A tarda sera, quando le voci delle mammine timorose dell'umidità scesero dalle finestre in cortile a richiamare i bimbi, e s'udì a un tratto: — Angela! — e noi aggiungemmo: Augusto! Laura! — due piccole ombre si staccarono dal muro, salutandosi alla libera, senza stringersi la mano, senza guardarsi neppure in faccia, e si separarono (ipocriti!) senza voltarsi.

Più difficile fu staccare Laura da un marioletto precoce, di tre anni appena, il quale, perchè mia figlia gli faceva da mammina con una pazienza da angelo, strillava come un piccolo demonio e voleva portarsela a casa.

Quella notte Augusto vegliò a tavolino un'ora più tardi del solito, perchè doveva rifare il còmpito, diceva lui. Quel còmpito, fatto e rifatto dieci volte, incominciava invariabilmente, ineluttabilmente così: «adorata fanciulla!»

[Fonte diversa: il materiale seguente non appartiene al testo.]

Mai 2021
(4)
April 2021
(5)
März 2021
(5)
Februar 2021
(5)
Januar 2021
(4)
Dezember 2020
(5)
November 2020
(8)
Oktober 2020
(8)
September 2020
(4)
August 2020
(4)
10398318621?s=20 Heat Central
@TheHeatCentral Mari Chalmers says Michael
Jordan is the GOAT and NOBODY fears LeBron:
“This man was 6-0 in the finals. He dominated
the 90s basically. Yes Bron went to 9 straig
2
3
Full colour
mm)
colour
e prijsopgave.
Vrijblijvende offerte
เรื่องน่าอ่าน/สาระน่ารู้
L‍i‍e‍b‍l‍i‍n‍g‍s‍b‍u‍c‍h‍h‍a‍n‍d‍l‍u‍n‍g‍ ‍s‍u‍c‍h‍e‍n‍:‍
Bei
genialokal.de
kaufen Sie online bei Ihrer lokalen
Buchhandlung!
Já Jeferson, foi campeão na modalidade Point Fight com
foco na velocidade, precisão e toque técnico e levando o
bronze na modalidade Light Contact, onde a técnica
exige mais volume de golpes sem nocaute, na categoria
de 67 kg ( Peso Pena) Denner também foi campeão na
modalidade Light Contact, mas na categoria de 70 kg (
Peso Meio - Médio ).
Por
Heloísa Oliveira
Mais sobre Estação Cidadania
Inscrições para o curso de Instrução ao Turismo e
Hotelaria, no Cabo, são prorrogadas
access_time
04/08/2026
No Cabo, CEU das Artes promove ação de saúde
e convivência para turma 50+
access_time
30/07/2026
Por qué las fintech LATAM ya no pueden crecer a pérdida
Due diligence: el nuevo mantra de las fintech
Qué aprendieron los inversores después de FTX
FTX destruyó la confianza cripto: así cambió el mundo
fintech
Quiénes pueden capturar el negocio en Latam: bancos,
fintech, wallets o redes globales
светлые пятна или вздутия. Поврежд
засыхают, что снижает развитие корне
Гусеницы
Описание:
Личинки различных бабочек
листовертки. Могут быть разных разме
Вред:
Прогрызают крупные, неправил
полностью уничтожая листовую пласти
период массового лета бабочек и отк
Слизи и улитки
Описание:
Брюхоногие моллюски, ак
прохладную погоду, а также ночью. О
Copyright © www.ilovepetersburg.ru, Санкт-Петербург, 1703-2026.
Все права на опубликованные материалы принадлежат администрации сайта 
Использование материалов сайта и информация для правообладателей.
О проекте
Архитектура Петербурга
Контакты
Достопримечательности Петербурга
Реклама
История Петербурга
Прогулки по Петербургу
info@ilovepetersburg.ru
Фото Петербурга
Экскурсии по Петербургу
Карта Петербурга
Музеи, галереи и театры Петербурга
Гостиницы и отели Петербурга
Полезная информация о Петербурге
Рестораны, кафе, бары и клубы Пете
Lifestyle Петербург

Egli si provò anche, e io ne ritrovai le traccie, a scriverle dei versi, ma vedendo forse che non gli tornava comodo dire a sillabe contate e in rima tutto il suo pensiero, vi rinunziò quella notte, e non credo che ricadesse mai più in tentazione. Perchè voleva amare sul serio, amò in prosa; ma, o Muse! quale prosa e quanta! In ogni ora del giorno io trovava mio figlio intento a consegnare a un pezzetto di carta il suo grande amore.

Egli non si confidava meco, come potete immaginare: aveva al contrario una gran paura dei miei sorrisi, delle mie parole buttate all'aria come per proporgli la mia complicità, e custodiva gelosamente i tentativi mal riusciti del suo stile epistolare, ma non così che io non trovassi modo di seguirne nascostamente la formazione e lo sviluppo.

Nei primi giorni era uno stile saltellante a stento, come certa prosa moderna; ma a poco a poco il suo periodo si allargò per lasciar entrare in folla gli aggettivi, gli avverbi, le metafore e perfino qualche pensiero originale e qualche sentimento genuino. E allora il suo stile apparve gonfio, come certa prosa moderna. In capo a due mesi di tale esercizio, Augusto era il primo della scuola per l'italiano, e il signor maestro, uomo di modestia antica, si domandava in buona fede come avesse fatto il birboncello a cavar tanto sugo dalle sue lezioni.